─── Metin bölümü ───
Günümüzde ülkelerarasında sosyo-ekonomik yapı itibariyle gelişmiş, az gelişmiş ya da gelişmemiş biçiminde nitelenen gelişmişlik farklılıkları, ülkelerin farklı yörelerinde il ve bölge bazında ortaya çıkmaktadır ve bu farklılıkların çoğunun ülkede önemli bir sorun teşkil ettiği görülmektedir (Arı ve Hüyüktepe, 2019). Gelişme sürecinin farklılaşmasına yol açan sosyo-ekonomik faktörlerin, ülkelerin mekânı üzerinde farklı yoğunluklarda dağılımı, bölgeler arasında gelişmişlik farklılıklarına neden olmaktadır (Kaygısız, Saraçlı ve Dokuzlar, 2005).

(3)

115 Türkiye’de bölgeler arasındaki sosyo-ekonomik gelişmişlik farklılıklarının belirlenmesi, çeşitli yörelerin birbirleriyle ölçülebilir ve göreli olarak karşılaştırılabilir sosyal, ekonomik ve kültürel göstergeler yardımıyla gelişmişlik düzeylerinin saptanması, politika yapıcıları ve uygulayıcıları tarafından büyük bir önem arz etmektedir (Arı ve Hüyüktepe, 2019). Çünkü bölgesel eşitsizliklerin giderilebilmesi için öncelikle gelişme farklılıklarının nedenlerinin ve boyutunun ortaya konulması gerekmektedir (Kılıç vd., 2011). Politika üreticileri ve uygulayıcıları, geçmiş dönemlerde uygulanan ekonomik ve sosyal politikaların ülke coğrafyasında ortaya çıkardığı sonuçları takip edebilmektedir. Bu tür araştırmalar bir taraftan mevcut politikaların uygulanabilirliğini ve başarı derecesini değerlendirme olanağı sağlarken, diğer taraftan mekânsal boyutla tutarlı, günün koşullarına uygun, ileriye dönük yeni politikaların üretilmesine de altyapı oluşturmaktadır (Arı ve Hüyüktepe, 2019; Kaygısız vd., 2005). Kalkınmada öncelikli yörelerin tespit edilmesine, kamu kaynaklarının tahsisine ve özel sektör yatırımlarının yönlendirilmesine ilişkin politikaların belirlenmesini de sağlamaktadır. Amaç, bölgeler arası gelişmişlik farklılıklarının kabul edilebilir seviyelere çekilmesi, geri kalmış bölgelerin geliştirilmeye çalışılmasıdır (Erilli, 2014).
───
Soru a
Bölgesel gelişmişlik farklılıklarını ele alan metne göre, bölgesel eşitsizliklerin giderilebilmesi için öncelikle ne yapılmalıdır?
─── Verilen veriler ───
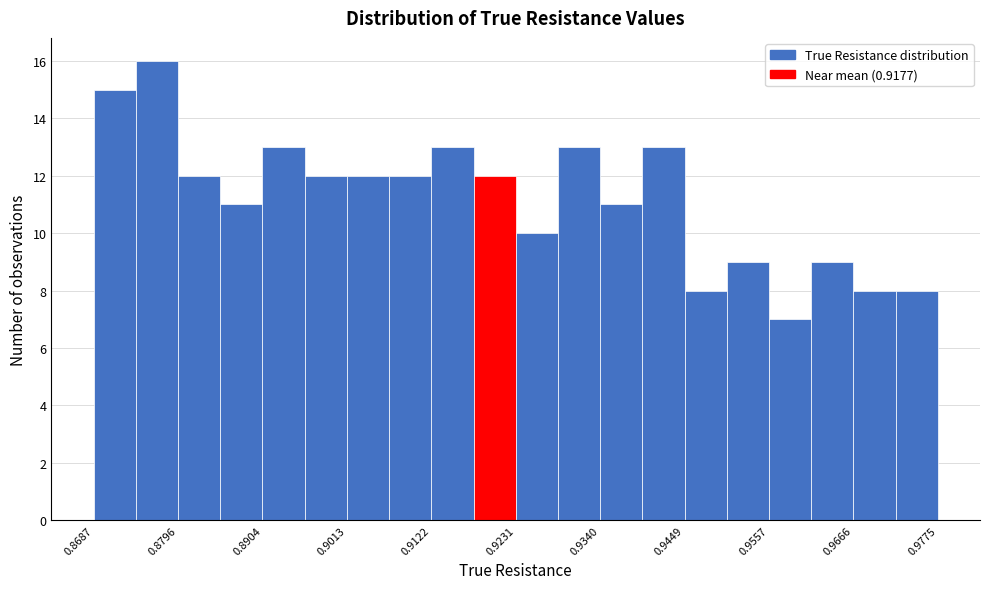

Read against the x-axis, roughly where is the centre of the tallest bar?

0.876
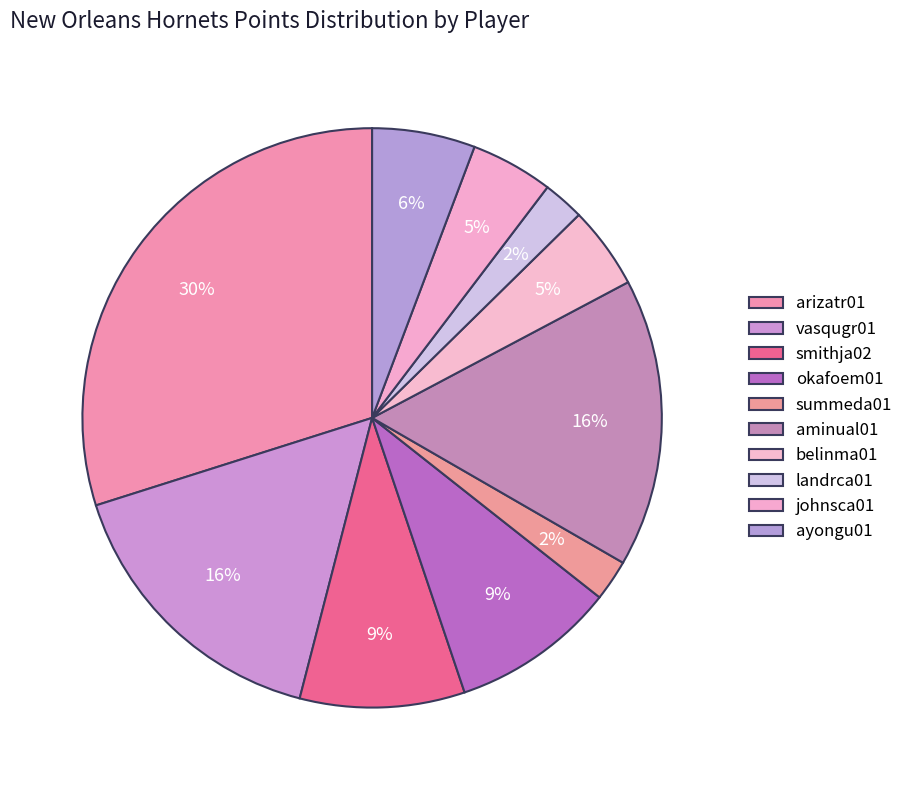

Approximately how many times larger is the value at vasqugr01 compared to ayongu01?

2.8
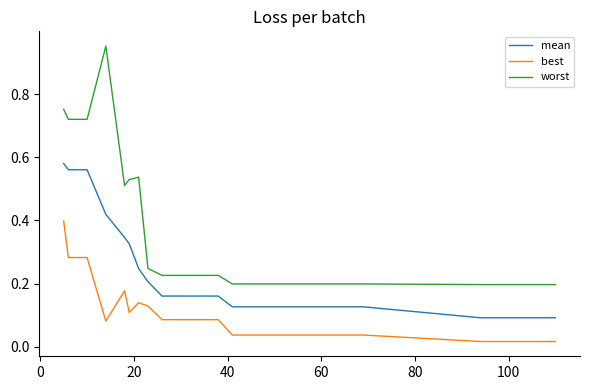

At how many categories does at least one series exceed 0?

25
───
Soru b
Kayıtlarda "At how many" ifadesini içeren satırdan başlayıp kayıtların sonuna kadar uzanan satırları, boş satırları atlayarak numaralı bir liste hâlinde verir misiniz?

Cevap alanı a
Gelişme farklılıklarının nedenleri ve boyutu ortaya konulmalıdır.

Cevap alanı b
1. At how many categories does at least one series exceed 0?
2. 25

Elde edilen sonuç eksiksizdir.